CVS Caremark is taking a hard look at hyperinflated drug prices. The company has begun to remove them from their formularies. The pharmacy benefit manager (PBM) launched its program for “hyperinflation” drug removals in 2017 in which it will take drugs off its template formulary if they have far cheaper equivalents and their high prices aren’t backed by quality metrics. Five have been identified to date. Caremark says it has saved clients an average of $15 per 30-day supply of drugs.

One-third of pre-approved prescription drugs have not completed the FDA approval process

The FDA introduced the Accelerated Approval Program in 1992 to bring more drugs to market quickly. However, a new report to be published in an upcoming issue of the INFORMS journal Manufacturing and Service Operations Management reveals a large number of drug manufacturers have yet to complete the drug approval process. This leaves a significant number of drugs on the market without full FDA approval. According to research analyzing publicly available data from 2014 to 2018, the promised studies remain incomplete. From 1992 to 2008, 36% of post-market studies had not been completed, and 50% of the uncompleted studies took an average of five years to start.
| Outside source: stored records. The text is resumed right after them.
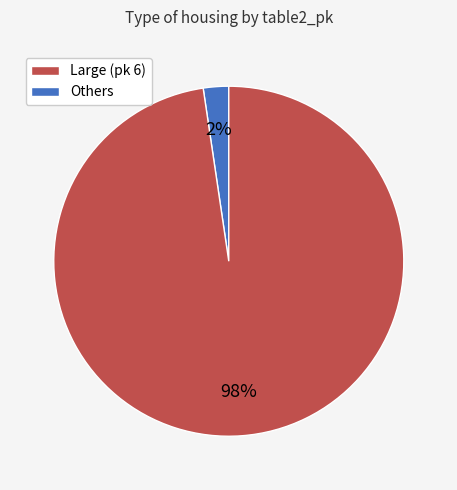

Does any single category account for the majority?

Yes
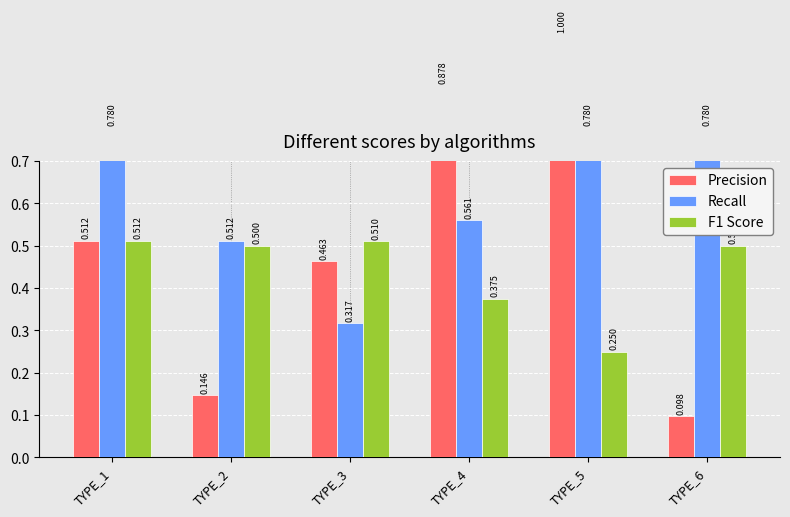

Which category has the lowest value in the Precision series?

TYPE_6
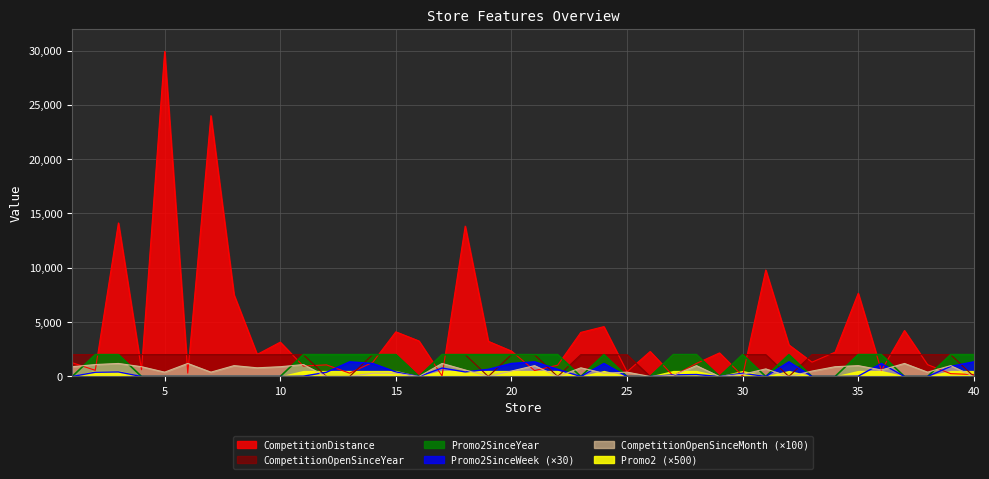

At which label is Promo2SinceWeek closest to 675?

19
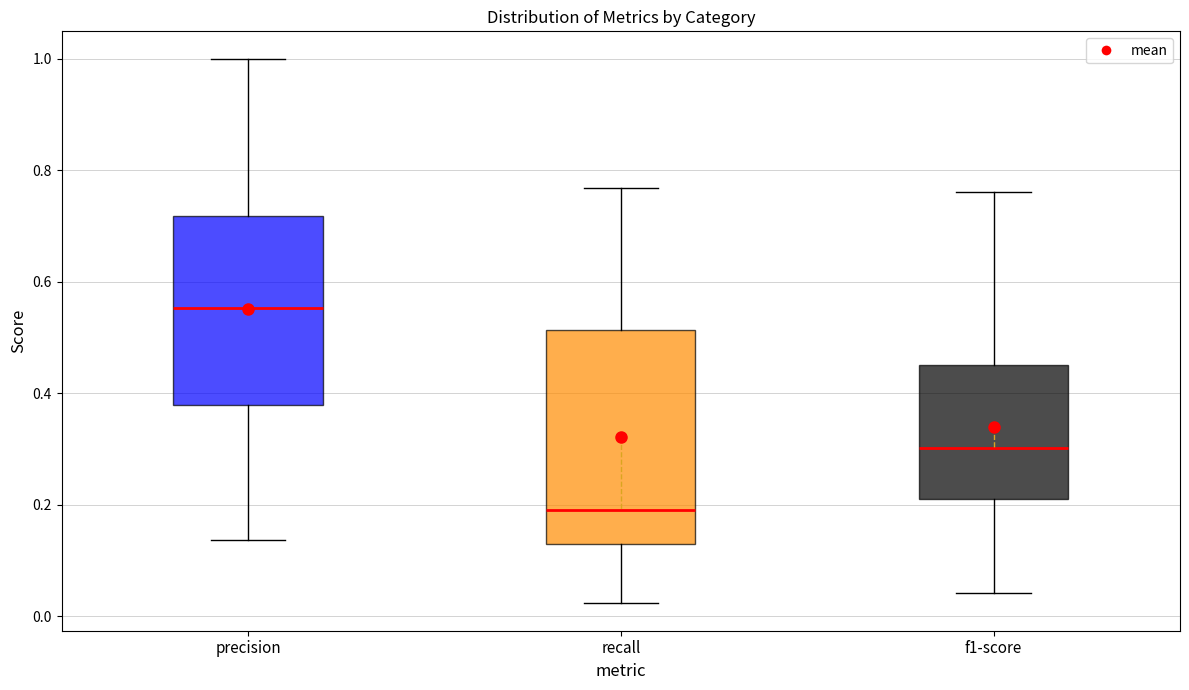

Where does the lower whisker of the box for recall end on the y-axis? The values are not printed on the chart, so give them approximately, as read against the axis.

0.02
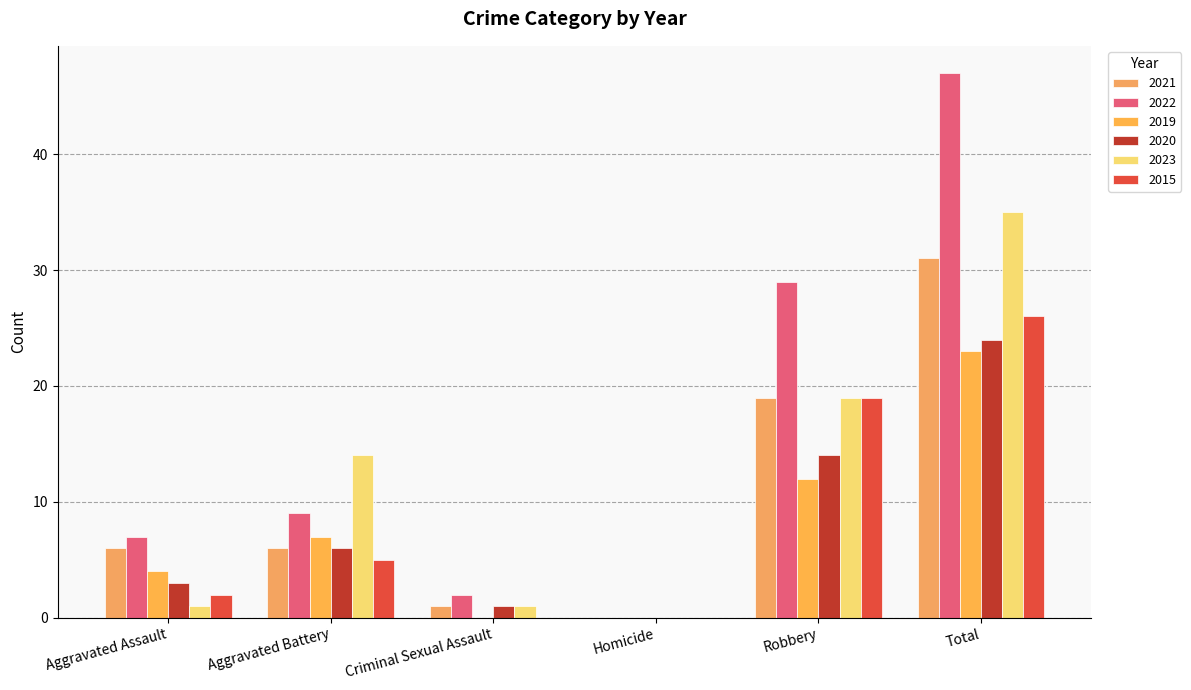

What is the sum of the 2020 values at Total and Homicide?

24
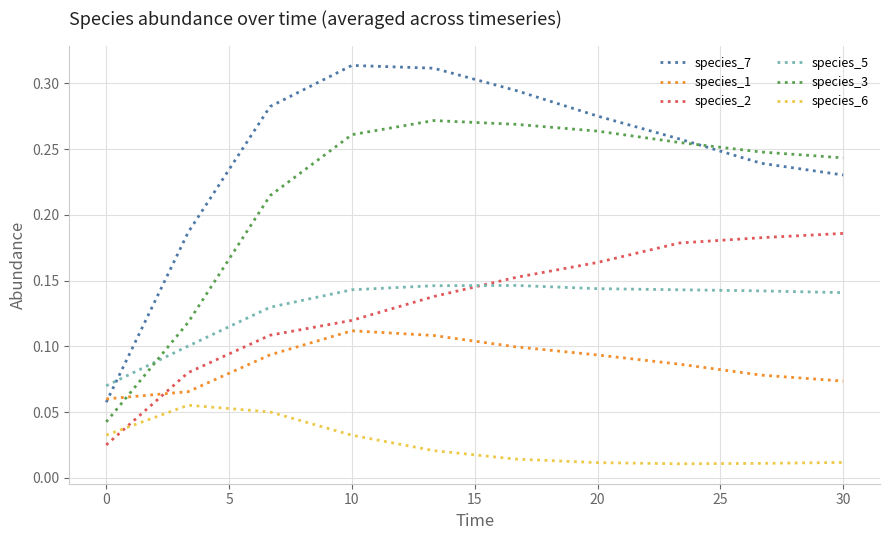

True or false: species_5 and species_1 intersect in this chart.

False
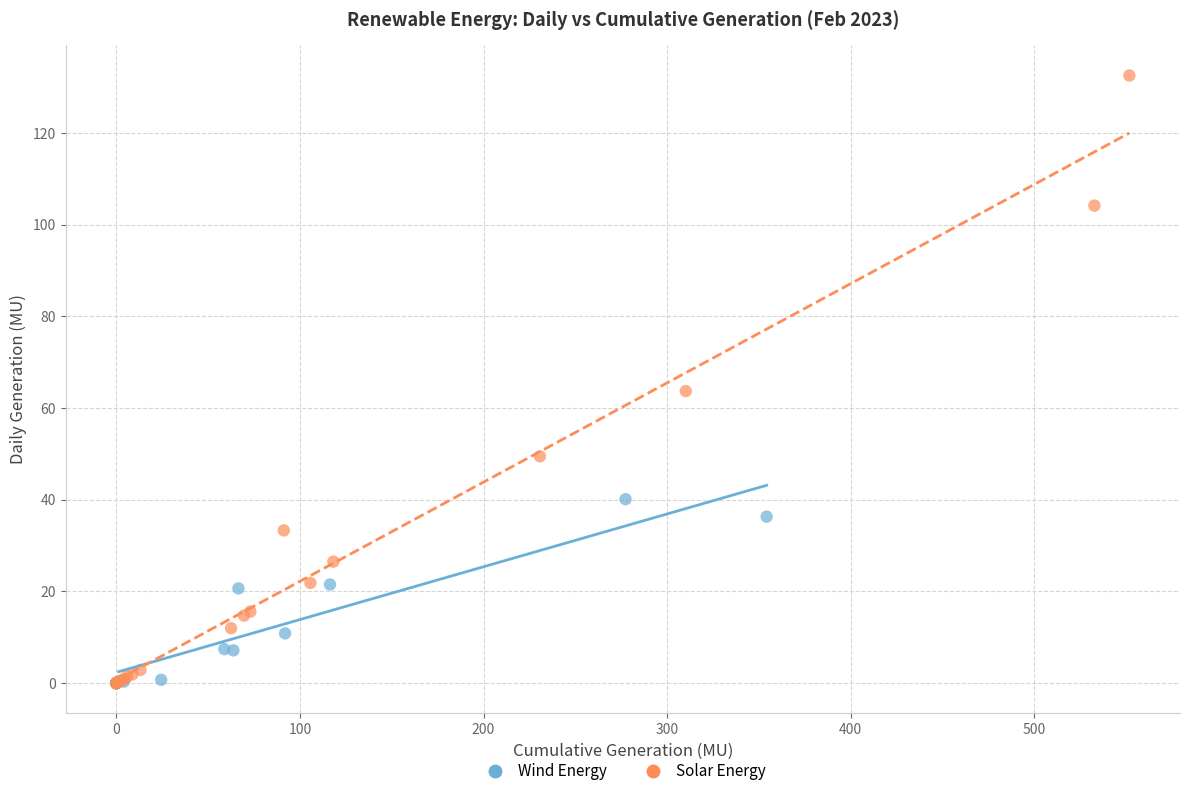

Which series contains the highest Y value?

Solar Energy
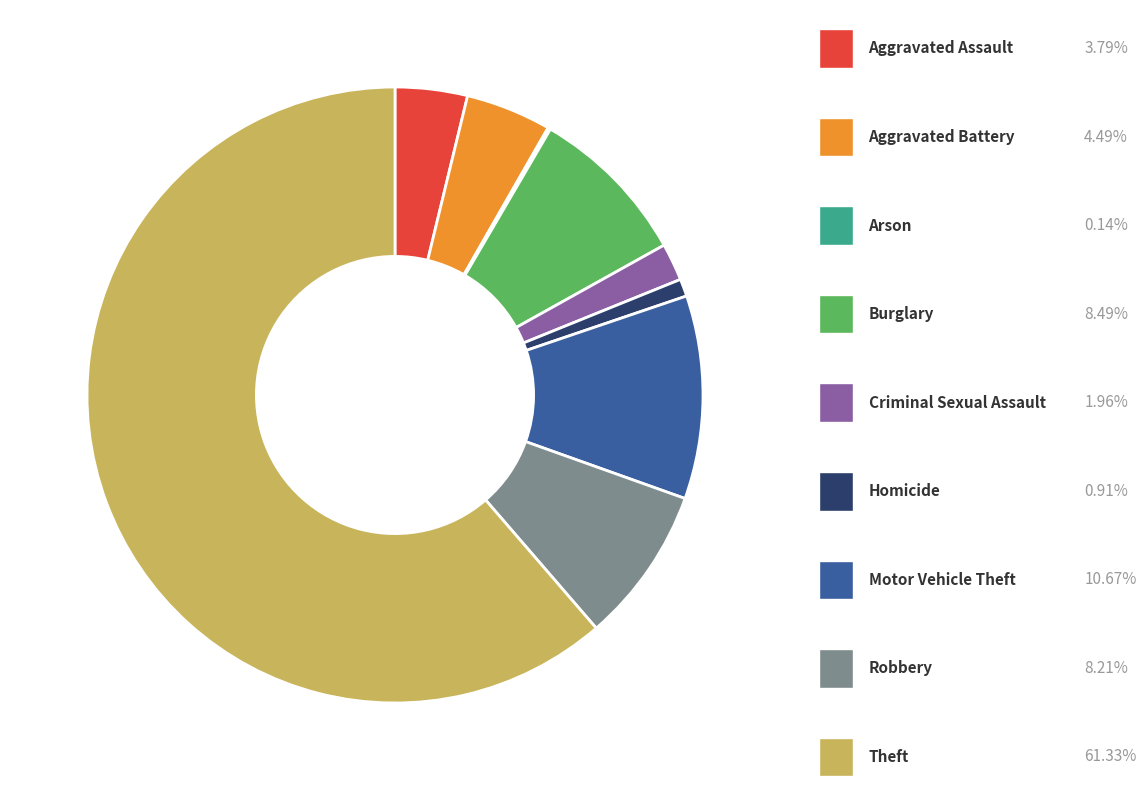

True or false: Burglary accounts for 16% of the total.

False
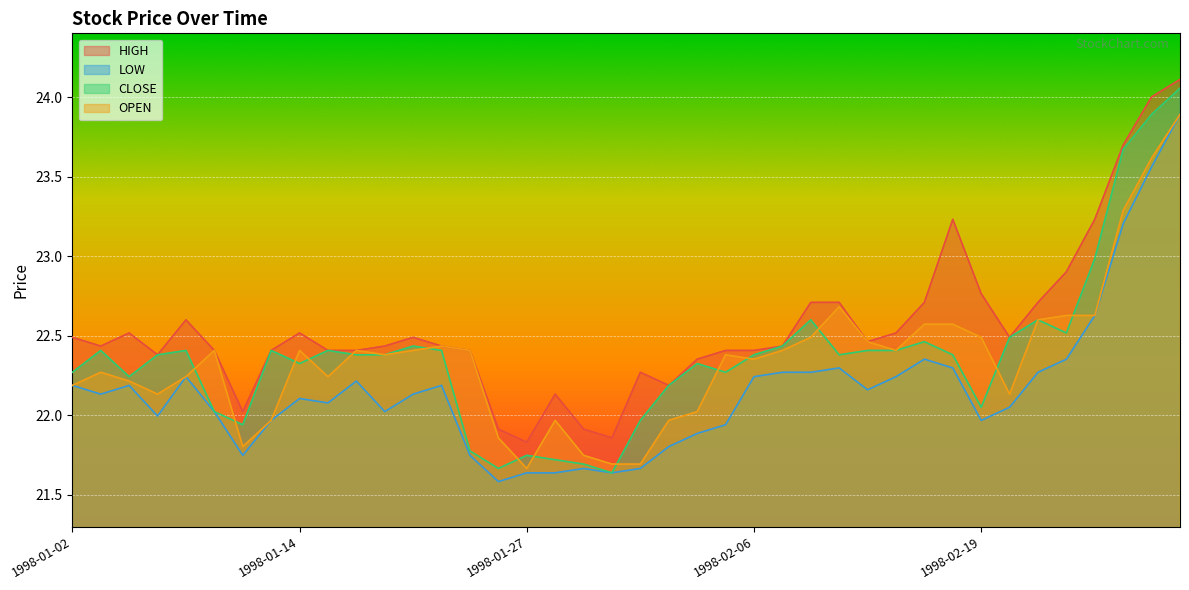

What is the average value of the OPEN series?

22.4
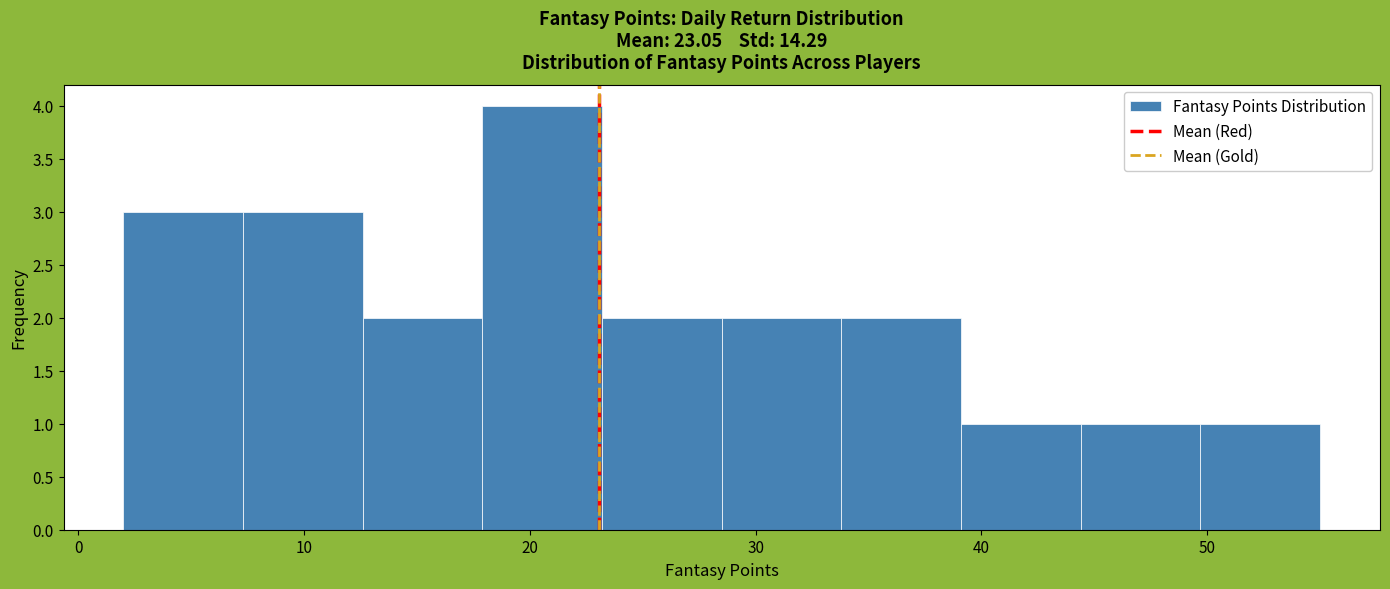

What is the height of the bar covering 28.5 to 33.8 on the x-axis? Neither the bar edges nor the heights are printed on the chart, so give them approximately, as read against the axes.

2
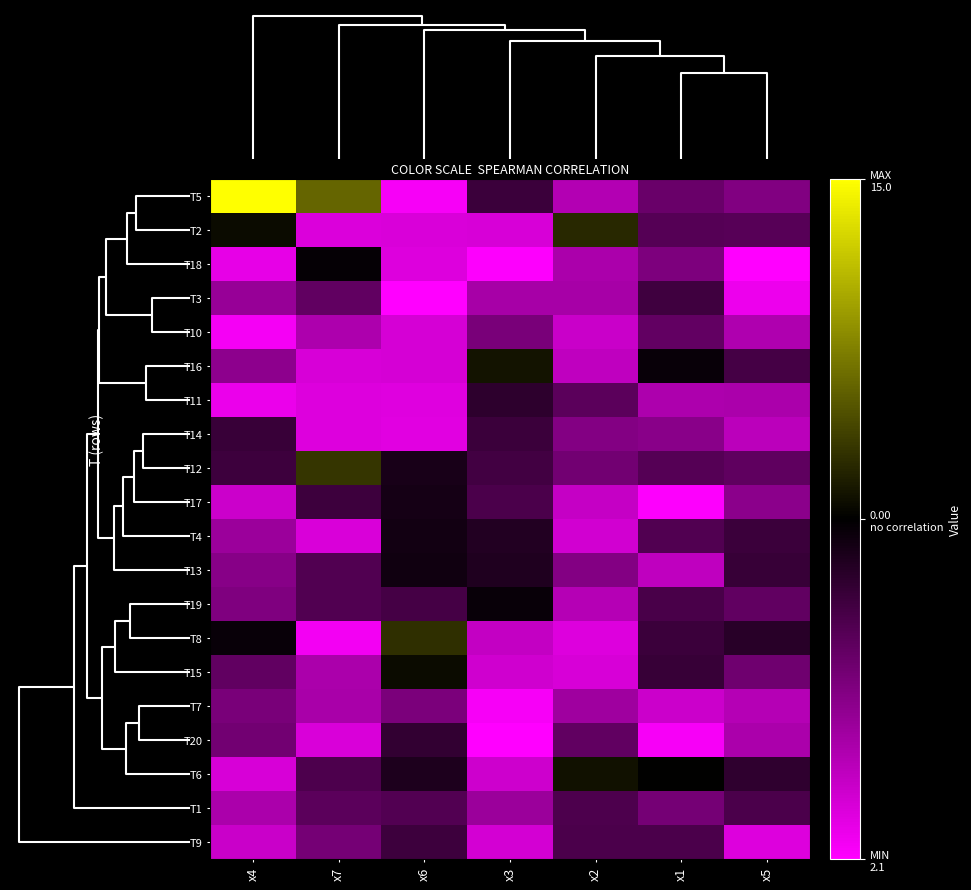

What is the greatest value displayed?

15.0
MedCo’s PCSK9 challenger steals the show at ESC with winning data

Phase 3 trial data shows that MedCo’s cholesterol-lowering drug is at least as safe and effective as its two rivals. A 1,617-patient study showed that inclisiran cut bad cholesterol by 54% when added to statin therapy. This is comparable to the 50%-plus statistic found in the other two PCSK9 inhibitors, Amgen’s Repatha and Sanofi and Regeneron’s Praluent, in their own trials. Some industry experts watched the trials carefully because MedCo’s drug uses an Alnylam Pharmaceuticals delivery platform recently linked with liver toxicity concerns.

Achilles raises £100M for personalized T cell solid tumor trials

Achilles Therapeutics has raised a £100 million ($120 million) series B round. The financing sets Achilles up to run human proof-of-concept studies of its personalized T-cell therapies in two types of solid tumors. Working with an initial £13.2 million series A and other funding, Achilles has taken two programs to the edge of the clinic. The British biotech received clearance to start testing one asset in non-small cell lung cancer in January and followed up with the approval to run a trial in melanoma patients the next month.